== Segment start ==

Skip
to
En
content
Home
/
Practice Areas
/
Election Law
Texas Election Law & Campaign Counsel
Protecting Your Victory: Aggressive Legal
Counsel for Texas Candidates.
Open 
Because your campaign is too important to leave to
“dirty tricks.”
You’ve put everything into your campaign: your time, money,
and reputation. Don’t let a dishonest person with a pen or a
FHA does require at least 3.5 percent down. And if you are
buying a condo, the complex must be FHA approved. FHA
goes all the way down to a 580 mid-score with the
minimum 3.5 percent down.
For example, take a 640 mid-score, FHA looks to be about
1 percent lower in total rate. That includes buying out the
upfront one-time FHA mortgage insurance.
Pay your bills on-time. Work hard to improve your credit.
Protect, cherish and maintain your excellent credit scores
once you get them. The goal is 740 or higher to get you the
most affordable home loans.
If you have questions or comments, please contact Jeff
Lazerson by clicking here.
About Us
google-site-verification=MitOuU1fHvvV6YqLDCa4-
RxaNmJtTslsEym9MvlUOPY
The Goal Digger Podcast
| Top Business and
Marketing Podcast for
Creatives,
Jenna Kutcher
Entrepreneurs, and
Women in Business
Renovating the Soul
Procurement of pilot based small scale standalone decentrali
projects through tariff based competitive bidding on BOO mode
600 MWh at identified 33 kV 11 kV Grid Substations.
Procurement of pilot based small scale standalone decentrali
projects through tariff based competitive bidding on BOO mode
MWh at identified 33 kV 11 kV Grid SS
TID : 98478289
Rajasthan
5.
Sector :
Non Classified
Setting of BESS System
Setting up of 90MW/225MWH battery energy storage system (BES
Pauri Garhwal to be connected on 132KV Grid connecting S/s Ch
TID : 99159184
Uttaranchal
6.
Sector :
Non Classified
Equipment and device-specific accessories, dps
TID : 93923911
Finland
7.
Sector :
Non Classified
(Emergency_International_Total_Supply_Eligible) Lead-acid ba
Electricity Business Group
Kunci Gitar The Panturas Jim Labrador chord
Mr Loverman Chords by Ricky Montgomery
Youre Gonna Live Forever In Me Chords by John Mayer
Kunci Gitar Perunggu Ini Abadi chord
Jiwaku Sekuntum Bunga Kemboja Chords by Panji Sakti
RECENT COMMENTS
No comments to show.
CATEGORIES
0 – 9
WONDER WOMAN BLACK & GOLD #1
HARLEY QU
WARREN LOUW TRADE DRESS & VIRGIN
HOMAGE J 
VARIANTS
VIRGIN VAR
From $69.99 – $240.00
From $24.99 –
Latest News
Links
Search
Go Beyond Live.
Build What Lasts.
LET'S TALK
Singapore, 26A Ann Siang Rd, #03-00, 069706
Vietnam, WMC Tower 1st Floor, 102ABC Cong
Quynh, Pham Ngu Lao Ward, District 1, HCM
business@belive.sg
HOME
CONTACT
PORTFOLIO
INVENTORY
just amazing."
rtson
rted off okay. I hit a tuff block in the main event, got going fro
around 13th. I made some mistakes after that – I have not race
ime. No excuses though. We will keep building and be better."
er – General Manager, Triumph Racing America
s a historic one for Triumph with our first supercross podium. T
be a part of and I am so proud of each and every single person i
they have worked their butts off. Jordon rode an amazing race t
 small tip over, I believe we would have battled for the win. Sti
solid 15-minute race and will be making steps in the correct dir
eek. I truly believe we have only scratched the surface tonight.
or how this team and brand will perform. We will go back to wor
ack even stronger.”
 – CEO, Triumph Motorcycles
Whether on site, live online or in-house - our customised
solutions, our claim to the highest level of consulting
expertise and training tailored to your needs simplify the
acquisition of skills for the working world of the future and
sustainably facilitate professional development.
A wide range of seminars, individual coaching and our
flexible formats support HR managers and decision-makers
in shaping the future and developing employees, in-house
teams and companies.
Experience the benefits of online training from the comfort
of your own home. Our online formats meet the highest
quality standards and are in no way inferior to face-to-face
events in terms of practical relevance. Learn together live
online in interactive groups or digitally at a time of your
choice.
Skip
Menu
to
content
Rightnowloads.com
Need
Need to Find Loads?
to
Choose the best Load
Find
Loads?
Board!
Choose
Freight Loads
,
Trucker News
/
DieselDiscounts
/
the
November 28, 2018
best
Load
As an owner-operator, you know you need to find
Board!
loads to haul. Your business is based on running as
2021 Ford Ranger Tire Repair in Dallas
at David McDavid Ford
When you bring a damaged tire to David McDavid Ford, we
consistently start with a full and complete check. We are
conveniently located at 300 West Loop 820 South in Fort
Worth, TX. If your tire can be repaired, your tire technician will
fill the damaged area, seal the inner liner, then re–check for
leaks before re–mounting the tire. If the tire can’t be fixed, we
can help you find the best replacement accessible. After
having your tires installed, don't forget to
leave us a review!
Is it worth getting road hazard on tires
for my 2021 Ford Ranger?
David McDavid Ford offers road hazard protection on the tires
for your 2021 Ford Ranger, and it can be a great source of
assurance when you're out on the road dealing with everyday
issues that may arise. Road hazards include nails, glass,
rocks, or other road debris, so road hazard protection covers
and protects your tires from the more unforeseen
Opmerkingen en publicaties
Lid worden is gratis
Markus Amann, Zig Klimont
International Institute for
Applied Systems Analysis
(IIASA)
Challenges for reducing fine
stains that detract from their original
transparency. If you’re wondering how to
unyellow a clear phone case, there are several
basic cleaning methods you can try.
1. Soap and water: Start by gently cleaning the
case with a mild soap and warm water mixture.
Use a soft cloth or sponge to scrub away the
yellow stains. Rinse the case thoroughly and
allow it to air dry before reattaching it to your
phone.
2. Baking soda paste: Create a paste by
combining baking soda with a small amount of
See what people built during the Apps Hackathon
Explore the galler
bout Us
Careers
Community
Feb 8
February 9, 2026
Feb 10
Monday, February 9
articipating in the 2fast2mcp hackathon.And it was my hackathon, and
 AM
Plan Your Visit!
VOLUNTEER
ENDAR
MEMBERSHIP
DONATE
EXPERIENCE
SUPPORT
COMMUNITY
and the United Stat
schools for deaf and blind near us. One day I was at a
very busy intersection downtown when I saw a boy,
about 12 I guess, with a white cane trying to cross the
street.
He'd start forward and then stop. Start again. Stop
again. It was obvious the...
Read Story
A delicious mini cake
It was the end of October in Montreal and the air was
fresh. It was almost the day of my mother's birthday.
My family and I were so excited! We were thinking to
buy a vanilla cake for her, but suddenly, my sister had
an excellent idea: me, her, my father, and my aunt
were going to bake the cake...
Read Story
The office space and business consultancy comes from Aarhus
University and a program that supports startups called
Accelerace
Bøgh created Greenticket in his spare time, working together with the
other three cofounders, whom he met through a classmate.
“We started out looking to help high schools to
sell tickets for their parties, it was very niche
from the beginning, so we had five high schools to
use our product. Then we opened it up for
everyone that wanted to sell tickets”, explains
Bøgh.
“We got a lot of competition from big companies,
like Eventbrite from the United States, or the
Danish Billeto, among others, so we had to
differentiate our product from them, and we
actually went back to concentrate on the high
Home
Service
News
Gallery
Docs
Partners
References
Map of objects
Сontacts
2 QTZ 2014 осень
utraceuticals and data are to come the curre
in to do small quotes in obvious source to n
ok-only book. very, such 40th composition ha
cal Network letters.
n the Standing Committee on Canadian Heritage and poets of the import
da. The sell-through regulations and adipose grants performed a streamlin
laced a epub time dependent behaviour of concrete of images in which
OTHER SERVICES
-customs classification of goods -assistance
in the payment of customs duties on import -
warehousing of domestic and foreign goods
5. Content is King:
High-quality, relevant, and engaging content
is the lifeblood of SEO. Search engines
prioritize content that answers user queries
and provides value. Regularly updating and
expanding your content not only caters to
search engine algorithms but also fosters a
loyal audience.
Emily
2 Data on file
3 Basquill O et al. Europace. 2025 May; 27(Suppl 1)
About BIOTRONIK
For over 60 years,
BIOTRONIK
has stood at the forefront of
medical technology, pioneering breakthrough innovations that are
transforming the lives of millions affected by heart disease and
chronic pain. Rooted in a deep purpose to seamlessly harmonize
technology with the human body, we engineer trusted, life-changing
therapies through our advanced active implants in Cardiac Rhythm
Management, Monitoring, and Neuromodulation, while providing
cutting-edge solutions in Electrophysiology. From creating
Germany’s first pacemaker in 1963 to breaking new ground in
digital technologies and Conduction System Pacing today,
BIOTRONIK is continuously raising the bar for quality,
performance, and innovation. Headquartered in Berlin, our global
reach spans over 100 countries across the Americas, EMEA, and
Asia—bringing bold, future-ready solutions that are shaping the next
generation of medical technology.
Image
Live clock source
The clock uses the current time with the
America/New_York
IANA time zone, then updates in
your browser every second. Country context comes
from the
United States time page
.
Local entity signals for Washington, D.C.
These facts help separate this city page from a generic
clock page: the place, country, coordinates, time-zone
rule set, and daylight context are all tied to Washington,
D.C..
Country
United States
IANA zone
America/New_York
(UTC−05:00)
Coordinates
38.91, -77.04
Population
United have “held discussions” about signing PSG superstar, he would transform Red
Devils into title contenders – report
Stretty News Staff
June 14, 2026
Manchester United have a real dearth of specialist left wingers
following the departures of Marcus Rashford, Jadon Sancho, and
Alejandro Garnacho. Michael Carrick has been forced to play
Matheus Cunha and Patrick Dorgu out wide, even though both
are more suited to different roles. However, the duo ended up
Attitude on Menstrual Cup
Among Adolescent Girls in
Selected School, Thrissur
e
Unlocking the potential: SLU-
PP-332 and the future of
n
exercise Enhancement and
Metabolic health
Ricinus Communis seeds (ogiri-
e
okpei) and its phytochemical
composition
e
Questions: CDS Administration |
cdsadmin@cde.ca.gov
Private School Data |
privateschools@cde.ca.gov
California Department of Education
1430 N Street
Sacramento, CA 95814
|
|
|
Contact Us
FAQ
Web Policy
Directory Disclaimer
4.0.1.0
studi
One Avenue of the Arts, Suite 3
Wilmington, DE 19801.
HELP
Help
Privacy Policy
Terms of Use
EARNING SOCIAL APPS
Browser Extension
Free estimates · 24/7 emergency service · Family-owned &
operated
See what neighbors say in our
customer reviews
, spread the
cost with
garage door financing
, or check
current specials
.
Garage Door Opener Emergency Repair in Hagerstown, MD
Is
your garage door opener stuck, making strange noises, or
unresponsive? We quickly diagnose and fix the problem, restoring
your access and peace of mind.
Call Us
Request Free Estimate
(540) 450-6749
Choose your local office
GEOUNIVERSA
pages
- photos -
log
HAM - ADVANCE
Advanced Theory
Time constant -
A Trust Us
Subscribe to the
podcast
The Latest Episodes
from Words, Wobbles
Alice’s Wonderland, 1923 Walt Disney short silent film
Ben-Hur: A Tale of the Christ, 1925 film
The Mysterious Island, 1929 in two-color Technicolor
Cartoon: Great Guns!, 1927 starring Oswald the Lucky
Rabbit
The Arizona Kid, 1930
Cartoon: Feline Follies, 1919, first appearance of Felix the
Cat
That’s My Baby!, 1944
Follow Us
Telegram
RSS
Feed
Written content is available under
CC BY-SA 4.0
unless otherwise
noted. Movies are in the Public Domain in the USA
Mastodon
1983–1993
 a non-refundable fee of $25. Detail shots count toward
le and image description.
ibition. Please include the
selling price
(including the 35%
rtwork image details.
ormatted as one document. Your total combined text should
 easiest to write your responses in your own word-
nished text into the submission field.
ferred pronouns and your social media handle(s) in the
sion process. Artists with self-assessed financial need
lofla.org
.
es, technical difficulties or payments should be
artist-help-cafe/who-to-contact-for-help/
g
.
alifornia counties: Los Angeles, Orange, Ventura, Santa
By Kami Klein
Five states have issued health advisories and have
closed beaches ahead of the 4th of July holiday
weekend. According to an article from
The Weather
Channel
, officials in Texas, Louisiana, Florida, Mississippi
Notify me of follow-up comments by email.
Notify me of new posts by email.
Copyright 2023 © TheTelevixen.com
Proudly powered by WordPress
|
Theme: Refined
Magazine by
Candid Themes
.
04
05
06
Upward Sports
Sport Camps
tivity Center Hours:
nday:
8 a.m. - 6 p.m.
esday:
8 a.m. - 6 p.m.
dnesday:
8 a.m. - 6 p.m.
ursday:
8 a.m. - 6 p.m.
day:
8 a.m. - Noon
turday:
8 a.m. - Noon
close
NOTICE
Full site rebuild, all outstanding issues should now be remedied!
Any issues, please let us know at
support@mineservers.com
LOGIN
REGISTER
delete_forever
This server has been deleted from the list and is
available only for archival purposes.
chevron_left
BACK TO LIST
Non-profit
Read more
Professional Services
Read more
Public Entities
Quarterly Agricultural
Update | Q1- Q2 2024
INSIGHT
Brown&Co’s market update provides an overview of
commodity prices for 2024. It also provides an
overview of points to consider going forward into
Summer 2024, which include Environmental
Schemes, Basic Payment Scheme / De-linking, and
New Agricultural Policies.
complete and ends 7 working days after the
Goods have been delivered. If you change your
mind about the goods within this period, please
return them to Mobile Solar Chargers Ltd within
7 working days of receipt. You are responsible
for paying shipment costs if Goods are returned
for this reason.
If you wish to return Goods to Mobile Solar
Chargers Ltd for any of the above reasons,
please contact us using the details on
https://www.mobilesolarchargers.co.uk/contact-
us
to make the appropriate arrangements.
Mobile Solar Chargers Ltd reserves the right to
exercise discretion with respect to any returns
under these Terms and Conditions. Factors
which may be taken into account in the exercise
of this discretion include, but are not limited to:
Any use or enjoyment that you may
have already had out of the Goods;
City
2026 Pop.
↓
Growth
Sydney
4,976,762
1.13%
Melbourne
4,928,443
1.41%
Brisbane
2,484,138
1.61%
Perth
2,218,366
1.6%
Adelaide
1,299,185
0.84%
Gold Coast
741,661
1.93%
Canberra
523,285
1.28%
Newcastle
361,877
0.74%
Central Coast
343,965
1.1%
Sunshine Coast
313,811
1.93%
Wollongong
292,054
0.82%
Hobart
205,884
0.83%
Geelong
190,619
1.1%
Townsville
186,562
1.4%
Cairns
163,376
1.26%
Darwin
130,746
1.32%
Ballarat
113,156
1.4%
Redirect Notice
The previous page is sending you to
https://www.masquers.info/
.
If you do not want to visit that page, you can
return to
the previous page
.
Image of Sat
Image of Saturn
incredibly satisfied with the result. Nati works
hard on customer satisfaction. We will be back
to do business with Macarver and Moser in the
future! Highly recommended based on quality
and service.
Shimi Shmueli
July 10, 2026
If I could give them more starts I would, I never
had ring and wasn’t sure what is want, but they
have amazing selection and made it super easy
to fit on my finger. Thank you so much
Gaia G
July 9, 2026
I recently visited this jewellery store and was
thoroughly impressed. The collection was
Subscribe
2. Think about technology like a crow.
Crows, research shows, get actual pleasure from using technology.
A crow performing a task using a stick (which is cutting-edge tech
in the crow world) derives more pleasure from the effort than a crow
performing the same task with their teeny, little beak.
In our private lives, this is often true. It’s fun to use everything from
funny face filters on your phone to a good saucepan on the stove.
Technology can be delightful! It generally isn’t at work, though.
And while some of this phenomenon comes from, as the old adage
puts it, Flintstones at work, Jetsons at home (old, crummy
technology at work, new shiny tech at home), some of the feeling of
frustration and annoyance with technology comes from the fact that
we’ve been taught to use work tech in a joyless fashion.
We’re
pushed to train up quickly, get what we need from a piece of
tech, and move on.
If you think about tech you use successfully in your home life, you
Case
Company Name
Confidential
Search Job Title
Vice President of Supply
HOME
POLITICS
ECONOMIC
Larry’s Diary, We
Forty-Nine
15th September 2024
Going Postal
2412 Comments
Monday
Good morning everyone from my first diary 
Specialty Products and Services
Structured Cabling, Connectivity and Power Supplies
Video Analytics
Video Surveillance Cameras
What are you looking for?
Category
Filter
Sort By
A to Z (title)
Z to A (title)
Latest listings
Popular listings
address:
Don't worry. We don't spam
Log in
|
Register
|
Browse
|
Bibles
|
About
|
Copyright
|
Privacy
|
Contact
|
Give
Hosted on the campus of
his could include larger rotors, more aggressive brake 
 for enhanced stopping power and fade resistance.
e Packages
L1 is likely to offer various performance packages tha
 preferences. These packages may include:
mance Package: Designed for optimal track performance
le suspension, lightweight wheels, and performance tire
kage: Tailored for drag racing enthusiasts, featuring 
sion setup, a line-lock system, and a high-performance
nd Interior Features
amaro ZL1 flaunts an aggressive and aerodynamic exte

== Segment end ==

**ACTION ITEM**.
Scan the records above for the lines holding "3 Basquill O" and "Asia—bringing bold, future-ready". Transcribe those two and every line between them word for word, and no others.

**RESPONSE TO THIS EXERCISE**.
3 Basquill O et al. Europace. 2025 May; 27(Suppl 1)
About BIOTRONIK
For over 60 years,
BIOTRONIK
has stood at the forefront of
medical technology, pioneering breakthrough innovations that are
transforming the lives of millions affected by heart disease and
chronic pain. Rooted in a deep purpose to seamlessly harmonize
technology with the human body, we engineer trusted, life-changing
therapies through our advanced active implants in Cardiac Rhythm
Management, Monitoring, and Neuromodulation, while providing
cutting-edge solutions in Electrophysiology. From creating
Germany’s first pacemaker in 1963 to breaking new ground in
digital technologies and Conduction System Pacing today,
BIOTRONIK is continuously raising the bar for quality,
performance, and innovation. Headquartered in Berlin, our global
reach spans over 100 countries across the Americas, EMEA, and
Asia—bringing bold, future-ready solutions that are shaping the next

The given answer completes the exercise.